Of the material below, only the lines from the line containing "middle mcp: (497, 583)" down to the line containing "pinky tip: (401, 676)" belong in the answer, written out exactly.

-- GIVEN DATA follows --

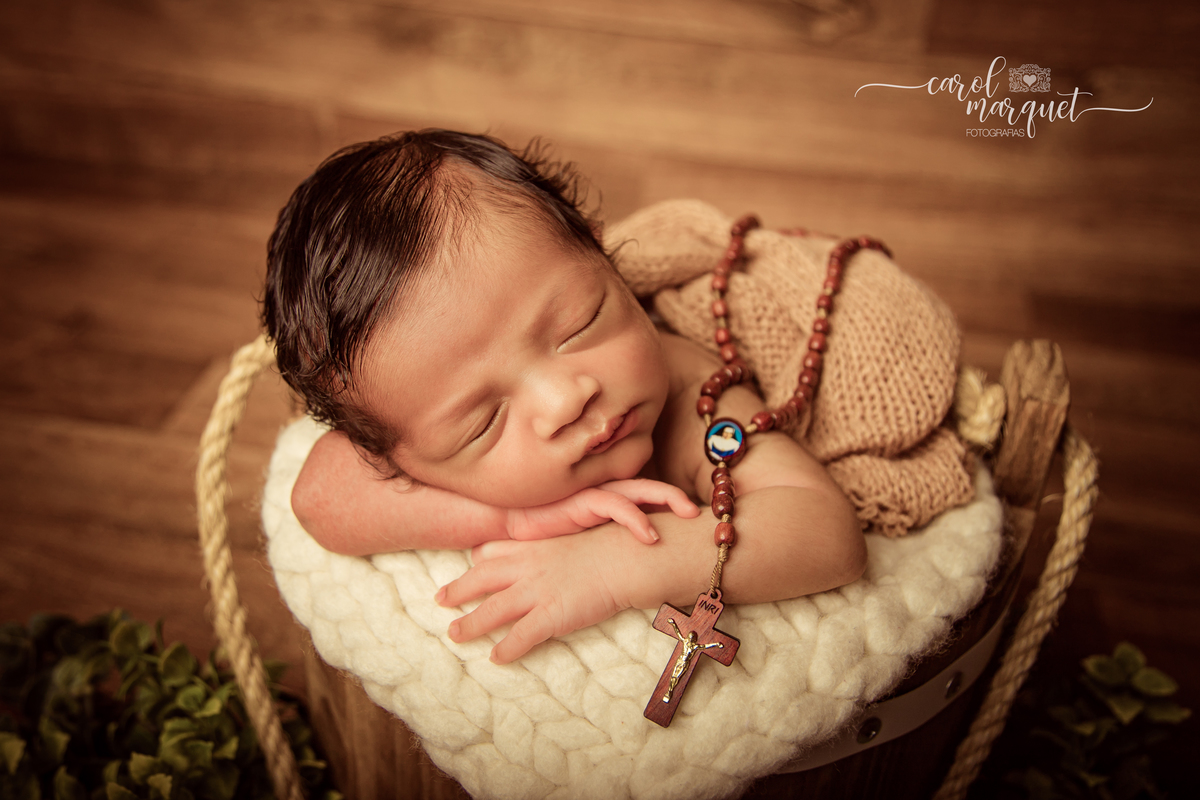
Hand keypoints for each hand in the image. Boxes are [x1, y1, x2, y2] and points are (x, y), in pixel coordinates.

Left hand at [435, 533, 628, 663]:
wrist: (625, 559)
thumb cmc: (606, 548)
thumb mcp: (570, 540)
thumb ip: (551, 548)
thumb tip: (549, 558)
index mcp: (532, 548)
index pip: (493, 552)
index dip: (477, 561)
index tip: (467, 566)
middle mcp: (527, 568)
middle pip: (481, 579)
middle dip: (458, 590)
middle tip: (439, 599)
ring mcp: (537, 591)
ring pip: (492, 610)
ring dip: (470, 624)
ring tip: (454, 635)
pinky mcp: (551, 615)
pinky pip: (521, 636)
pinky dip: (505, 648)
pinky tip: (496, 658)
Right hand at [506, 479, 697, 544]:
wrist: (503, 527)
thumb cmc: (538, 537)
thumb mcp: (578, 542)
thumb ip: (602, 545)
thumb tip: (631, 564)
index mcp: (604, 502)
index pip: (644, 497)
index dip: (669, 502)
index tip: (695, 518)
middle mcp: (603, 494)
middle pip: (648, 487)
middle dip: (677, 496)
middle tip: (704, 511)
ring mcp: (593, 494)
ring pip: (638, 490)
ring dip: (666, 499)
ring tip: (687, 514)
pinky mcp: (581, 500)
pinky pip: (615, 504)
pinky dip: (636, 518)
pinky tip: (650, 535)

-- GIVEN DATA concluded --
-- GIVEN DATA follows --

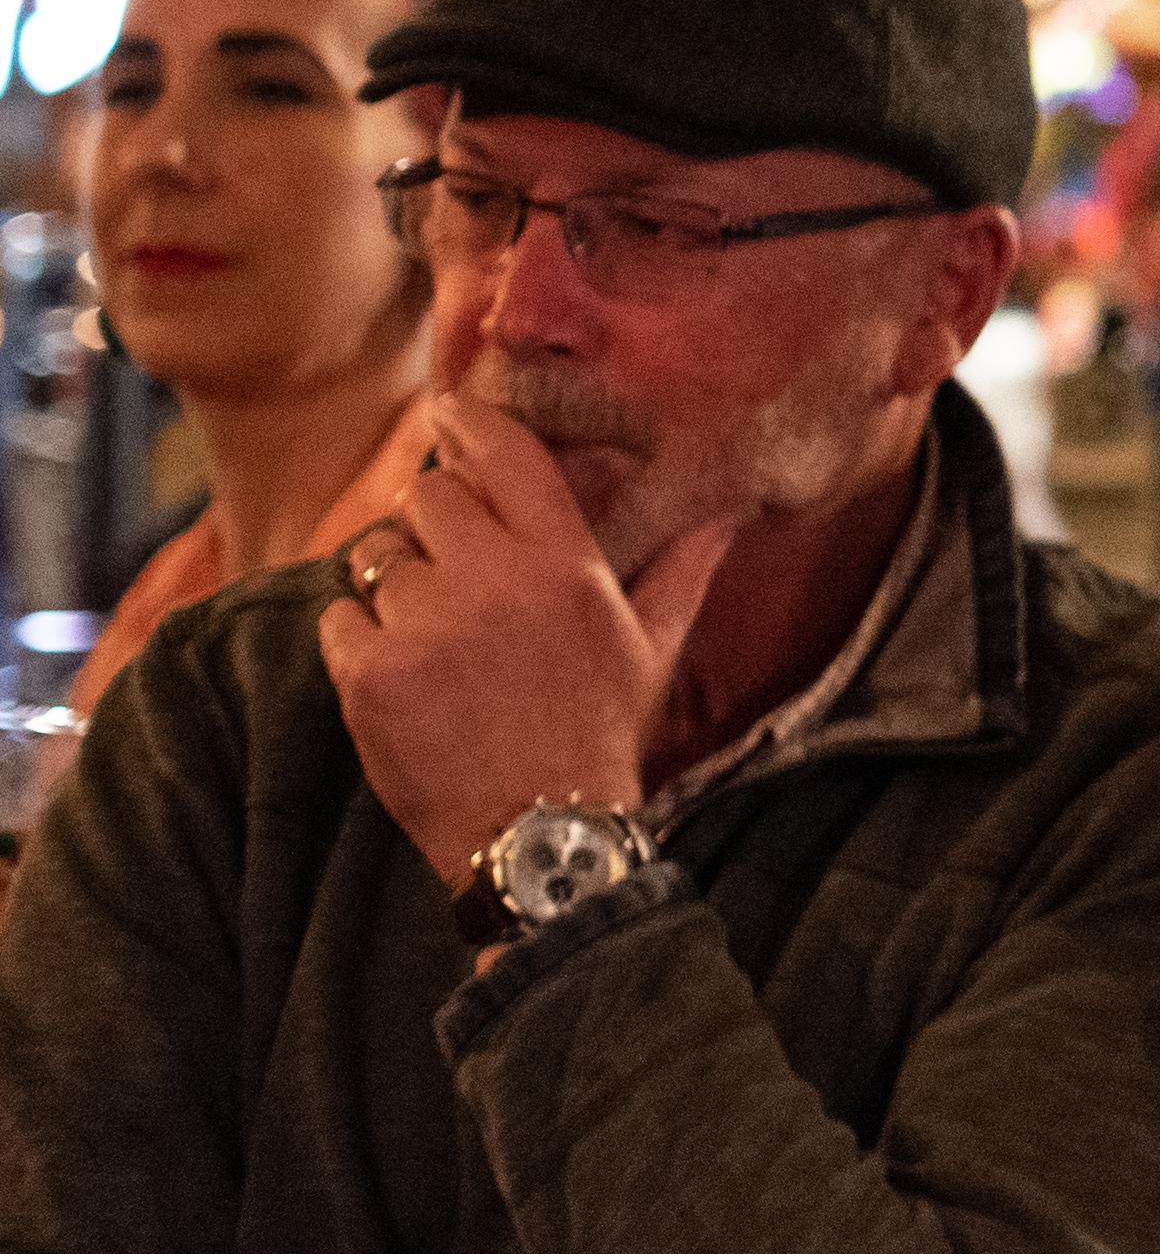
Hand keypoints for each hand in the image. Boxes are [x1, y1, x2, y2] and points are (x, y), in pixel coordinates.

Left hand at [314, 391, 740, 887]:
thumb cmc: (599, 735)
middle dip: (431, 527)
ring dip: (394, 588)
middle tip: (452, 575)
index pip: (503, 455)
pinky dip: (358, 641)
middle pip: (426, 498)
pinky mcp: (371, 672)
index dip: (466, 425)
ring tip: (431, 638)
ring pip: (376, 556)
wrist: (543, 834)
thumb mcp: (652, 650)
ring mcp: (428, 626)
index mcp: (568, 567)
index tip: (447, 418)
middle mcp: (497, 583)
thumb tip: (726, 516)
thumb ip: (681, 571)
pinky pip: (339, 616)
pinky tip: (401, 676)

-- GIVEN DATA concluded --

◆ **OUTPUT BELOW**
middle mcp: (497, 583)
thumb tip: (726, 516)
thumb ip: (681, 571)
pinky pip: (339, 616)
pinky tip: (401, 676)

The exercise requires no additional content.